Podemos encontrar un ejemplo esclarecedor de esta proceso en No se culpe a nadie, un relato corto publicado en Final del Juego (1956). La lúcida descripción que abre el texto delinea la esencia del protagonista. Un tipo gris, con traje y oficina del mismo color, capaz de silbar un tango sin ganas, y que dedica sus tardes a elegir regalos de compromiso. En definitiva, un personaje inerte, vital e intelectualmente, y sumido en la repetición ad infinitum de una misma secuencia rutinaria. Y es de este modo como, de tanto ponerse y sacarse pulóveres sin pensar siquiera en ello, un día, el hombre es incapaz de salir del jersey. Se queda allí, atascado, ahogándose a cada segundo con la lana y aterrorizado al ver que su propia mano, aquella que debería ayudarlo a salir, se ha transformado en una garra que intenta matarlo.
En ejemplos como este puede observare que la violación deliberada de lo racional y lo intuitivo no es un capricho literario. Todo lo contrario: es un aviso. Una advertencia a aquel lector que se ha visto identificado con sus personajes, un intento de llevar al espectador a una catarsis que le permita ser consciente de su propia vida, porque solo habiendo consciencia puede haber libertad.
Desde esta perspectiva, Cortázar cuestiona, uno tras otro, los elementos medulares de nuestra sociedad occidental: las tradiciones, el azar, la causalidad, la individualidad, el tiempo cronológico… Todo es susceptible de ser reinventado a través de la literatura con el objetivo de ejercer la libertad y la conciencia propia. Incluso la lengua puede reformularse. Vaya y lea el capítulo 68 de Rayuela. Solo ocupa una cara y está escrito al completo con palabras que no existen. Aun así, cuando lo termine, sabrá con claridad qué es lo que ha sucedido. En fragmentos como ese se observa que Cortázar no se limitó a seguir el método rupturista de las vanguardias, que “solo” desarmaron el canon literario
tradicional, sino que reformuló la semántica y la construcción del mundo, ofreciendo una perspectiva completamente nueva.
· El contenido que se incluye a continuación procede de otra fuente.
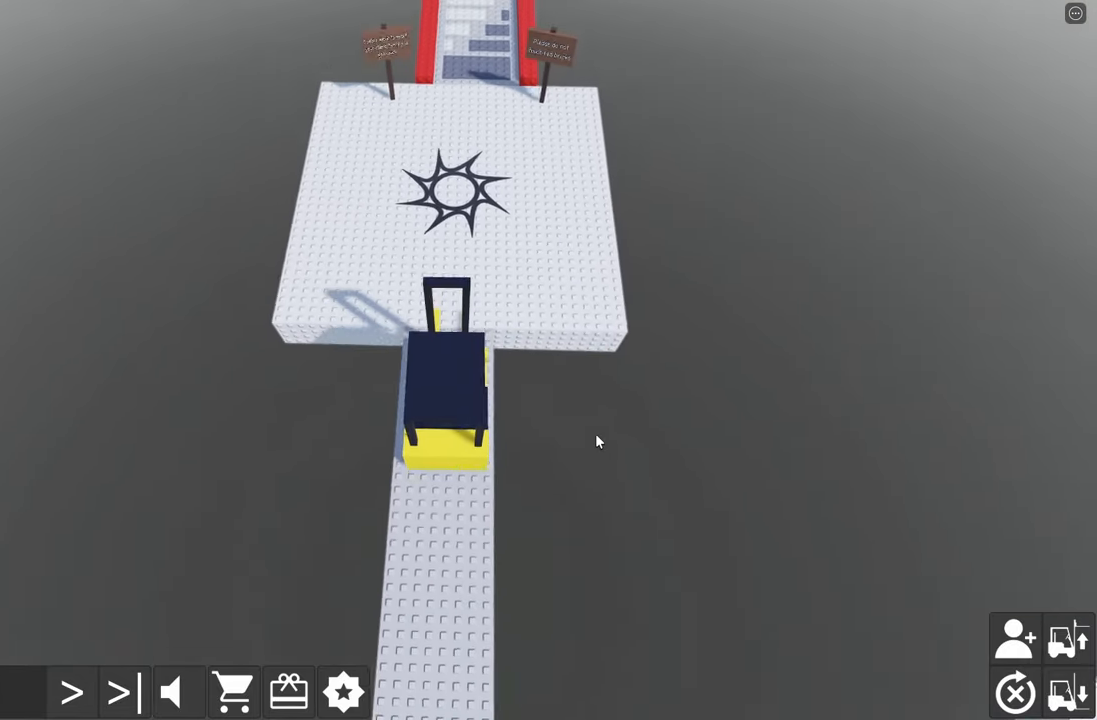
{"keys": ["w"], "events": [[367, "d", "down"], [434, "d", "up"]]}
En 1963, año de publicación de Rayuela, el autor rozaba ya los cincuenta años. Esta novela, que él consideraba una obra hecha para su generación, supuso un revulsivo para los jóvenes del momento. Tal vez la explicación a este hecho hay que buscarla en la propia naturaleza de la obra, que rompe por completo con el objeto mismo del libro. Sin embargo, más allá del juego literario y lo divertido de no leer una novela a la manera tradicional, el tablero de dirección de Rayuela pone sobre la mesa una sencilla decisión que encierra una dramática alegoría de la vida. Al iniciar el libro, el lector tiene dos alternativas principales. Leer en la forma corriente, avanzar hasta el capítulo 56, y después, «prescindir sin remordimientos de lo que sigue», aun cuando quedan doscientas páginas para terminar el libro. La otra opción es seguir el orden propuesto por el autor, extraño, sin lógica, pero que le hará pasar por todos y cada uno de los capítulos. Después de esto no cabe duda sobre cuál es el compromiso por el que lucha Cortázar: hacer que sus lectores elijan cómo leer, para que, de manera inevitable, empiecen a elegir cómo vivir.